Cesar Hebling: diretor da OM30 (Reprodução)
Repórter
Publicado em 23 de julho de 2025 às 13h07.
Última atualização em 23 de julho de 2025 às 13h08.
Com 19 anos no setor público, a OM30 inicia uma nova fase ao lançar uma inteligência artificial que automatiza o preenchimento de prontuários médicos no SUS por voz. A ferramenta, já integrada ao sistema Saúde Simples – usado em centenas de municípios –, promete reduzir em até 40% o tempo de consulta nas unidades básicas de saúde. Mas o que está em jogo para a empresa vai além da eficiência clínica: trata-se de testar um novo formato de entrega de produto, adaptar o modelo de negócios à era do software e equilibrar inovação com regulação no setor público.
A IA foi desenvolvida dentro do laboratório de inovação da empresa, o 30Labs, criado este ano para acelerar projetos com uso de dados, automação e modelos de linguagem. É também o primeiro produto do grupo que une reconhecimento de voz com análise semântica baseada em Large Language Models, ou grandes modelos de linguagem. “Não é uma IA genérica. Ela foi ajustada internamente, com contexto clínico, para entender o momento em que a consulta começa e preencher os campos certos do prontuário”, explica Cesar Hebling, diretor da empresa.
A OM30 iniciou sua atuação digitalizando arquivos de prefeituras e, ao longo dos anos, passou a desenvolver sistemas próprios de gestão para saúde e educação. Segundo Hebling, a aposta em IA vem sendo feita com "pé no chão" e sem ruptura com a operação já estabelecida em municípios.
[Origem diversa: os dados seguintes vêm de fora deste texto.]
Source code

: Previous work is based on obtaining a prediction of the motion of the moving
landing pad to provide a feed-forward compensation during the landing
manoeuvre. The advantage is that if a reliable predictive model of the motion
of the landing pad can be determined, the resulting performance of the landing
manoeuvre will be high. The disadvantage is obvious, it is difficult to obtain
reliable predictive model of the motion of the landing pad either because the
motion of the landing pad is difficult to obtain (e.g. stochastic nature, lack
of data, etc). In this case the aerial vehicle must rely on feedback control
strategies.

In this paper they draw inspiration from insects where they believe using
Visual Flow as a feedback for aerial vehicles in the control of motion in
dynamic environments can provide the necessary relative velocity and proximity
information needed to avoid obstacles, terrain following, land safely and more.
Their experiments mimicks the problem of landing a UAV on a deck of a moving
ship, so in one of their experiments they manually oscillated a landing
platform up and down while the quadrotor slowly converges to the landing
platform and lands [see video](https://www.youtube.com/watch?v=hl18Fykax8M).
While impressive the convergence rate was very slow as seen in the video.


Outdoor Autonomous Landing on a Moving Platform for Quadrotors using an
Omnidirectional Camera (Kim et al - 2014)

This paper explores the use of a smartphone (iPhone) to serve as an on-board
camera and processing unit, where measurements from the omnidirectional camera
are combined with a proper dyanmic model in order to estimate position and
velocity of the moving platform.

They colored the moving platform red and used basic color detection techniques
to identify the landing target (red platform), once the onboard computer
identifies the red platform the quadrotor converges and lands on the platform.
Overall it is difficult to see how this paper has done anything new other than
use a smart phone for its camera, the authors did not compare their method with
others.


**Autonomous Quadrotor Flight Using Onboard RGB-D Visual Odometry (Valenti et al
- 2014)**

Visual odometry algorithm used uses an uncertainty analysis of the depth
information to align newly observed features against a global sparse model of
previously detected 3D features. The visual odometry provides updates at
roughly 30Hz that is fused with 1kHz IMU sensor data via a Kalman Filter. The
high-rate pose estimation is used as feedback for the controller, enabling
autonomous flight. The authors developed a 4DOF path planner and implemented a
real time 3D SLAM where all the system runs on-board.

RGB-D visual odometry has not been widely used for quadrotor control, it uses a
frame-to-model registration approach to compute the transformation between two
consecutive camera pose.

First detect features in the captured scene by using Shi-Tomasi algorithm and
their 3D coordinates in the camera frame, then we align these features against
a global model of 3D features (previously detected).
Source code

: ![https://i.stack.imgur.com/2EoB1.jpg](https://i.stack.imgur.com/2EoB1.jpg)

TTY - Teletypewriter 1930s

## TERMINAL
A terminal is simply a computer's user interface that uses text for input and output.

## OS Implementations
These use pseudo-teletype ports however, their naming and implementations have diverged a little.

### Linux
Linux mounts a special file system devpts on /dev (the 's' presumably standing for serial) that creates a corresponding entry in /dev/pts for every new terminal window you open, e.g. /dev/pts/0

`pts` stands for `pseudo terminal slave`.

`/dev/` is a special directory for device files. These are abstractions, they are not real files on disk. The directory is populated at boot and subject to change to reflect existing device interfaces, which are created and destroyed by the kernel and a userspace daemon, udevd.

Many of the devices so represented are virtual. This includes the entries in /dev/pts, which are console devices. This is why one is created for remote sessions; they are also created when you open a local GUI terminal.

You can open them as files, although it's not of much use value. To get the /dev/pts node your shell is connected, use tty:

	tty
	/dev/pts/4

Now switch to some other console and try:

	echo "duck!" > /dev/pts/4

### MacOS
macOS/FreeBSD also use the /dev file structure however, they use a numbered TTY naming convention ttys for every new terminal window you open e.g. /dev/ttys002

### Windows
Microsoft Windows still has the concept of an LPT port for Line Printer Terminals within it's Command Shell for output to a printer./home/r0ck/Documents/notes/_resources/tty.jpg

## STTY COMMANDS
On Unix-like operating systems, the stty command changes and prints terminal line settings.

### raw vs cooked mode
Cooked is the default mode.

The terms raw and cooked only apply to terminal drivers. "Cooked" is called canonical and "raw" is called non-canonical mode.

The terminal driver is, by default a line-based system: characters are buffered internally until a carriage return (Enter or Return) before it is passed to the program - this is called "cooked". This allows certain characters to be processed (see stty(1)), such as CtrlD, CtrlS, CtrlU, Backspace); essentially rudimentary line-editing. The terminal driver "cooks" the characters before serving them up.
A empresa não vai cobrar a mais pela nova funcionalidade: ela será incorporada sem custo adicional aos contratos já firmados com as prefeituras.
Esse movimento, porém, impõe um desafio. O modelo de negócios da OM30, baseado em licitações e prestação de serviços sob demanda, não foi desenhado para escalar produtos digitais com atualizações constantes, como se espera de soluções em IA. Hebling admite que o desenho atual pode limitar a capilaridade e afirma que a companhia estuda, para um futuro sem data, uma transição parcial para o modelo software as a service (SaaS), mais comum no setor privado.
A aplicação da tecnologia também enfrentou questões de campo. Embora parte dos médicos do SUS já se mostre receptiva ao uso de IA, há perfis mais resistentes à automação. Além disso, o ambiente físico das UBSs – com espaços apertados, equipamentos analógicos e infraestrutura precária – dificultou a idealização de um produto que funcionasse com baixa fricção no dia a dia da consulta.
“O médico precisa atender, examinar, interagir e registrar tudo isso em menos de 15 minutos. Muitos ainda anotam no papel e digitam depois, o que aumenta o risco de erro. O ganho de produtividade real da IA está em reorganizar essa dinâmica”, diz Hebling.
O sistema começa a escutar apenas quando identifica que a consulta foi iniciada formalmente, ignorando diálogos informais iniciais. Durante a conversa clínica, os dados são capturados e organizados em tempo real, com sugestão automática de texto para anamnese e até receita médica. O profissional tem a função de validar ou editar os registros ao final da consulta, mantendo a responsabilidade técnica do atendimento.
A OM30 já projeta uma expansão da inteligência artificial para além do consultório. A ideia é utilizar os dados acumulados para oferecer análises preditivas aos gestores municipais, ajudando na antecipação de surtos, remanejamento de profissionais e planejamento de políticas públicas. “A IA não pode ser só uma interface bonita. Ela precisa produzir decisões melhores”, diz o executivo.
A empresa projeta crescer 50% na área da saúde até o fim de 2025. Com mais de 18 módulos no sistema Saúde Simples e clientes espalhados pelo interior de São Paulo, a OM30 mira novos estados e secretarias municipais. No entanto, a adesão à IA ainda depende de fatores externos como conectividade, capacitação de pessoal e marcos regulatórios. “A legislação ainda está atrasada para esse tipo de inovação, então seguimos baseados nas diretrizes do Ministério da Saúde”, afirma Hebling.